Try it:
From the entries, copy out every line in which the word "input" is found.

Records to process:
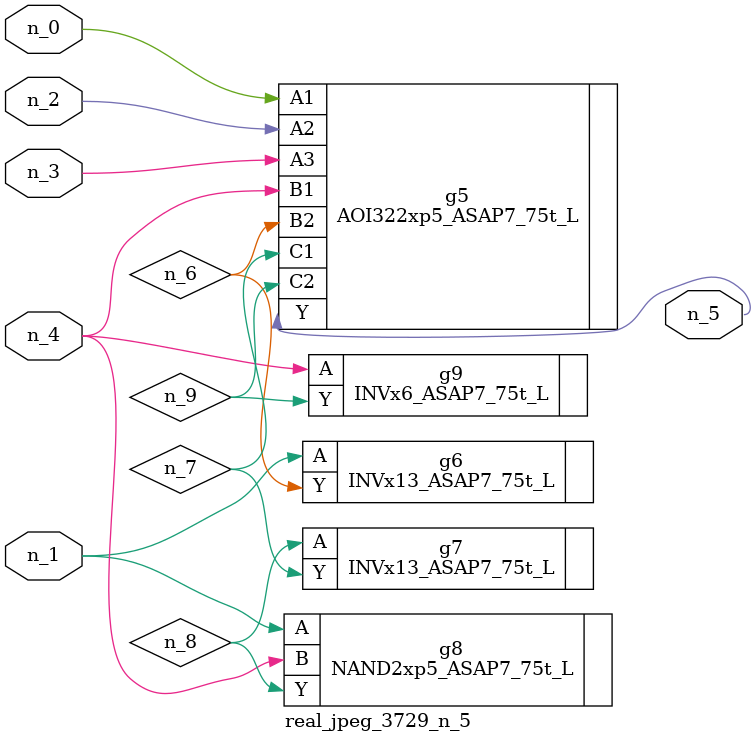
<source format=v>
module real_jpeg_3729_n_5 (n_4, n_0, n_1, n_2, n_3, n_5);

input n_4;
input n_0;
input n_1;
input n_2;
input n_3;

output n_5;

wire n_8;
wire n_6;
wire n_7;
wire n_9;

AOI322xp5_ASAP7_75t_L g5 ( 
.A1(n_0),
.A2(n_2),
.A3(n_3),
.B1(n_4),
.B2(n_6),
.C1(n_7),
.C2(n_9),
.Y(n_5)
);

INVx13_ASAP7_75t_L g6 ( 
.A(n_1),
.Y(n_6)
);

NAND2xp5_ASAP7_75t_L g8 ( 
.A(n_1),
.B(n_4),
.Y(n_8)
);

INVx6_ASAP7_75t_L g9 ( 
.A(n_4),
.Y(n_9)
);

INVx13_ASAP7_75t_L g7 ( 
.A(n_8),
.Y(n_7)
);


endmodule
</source>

Your solution:
input n_4;
input n_0;
input n_1;
input n_2;
input n_3;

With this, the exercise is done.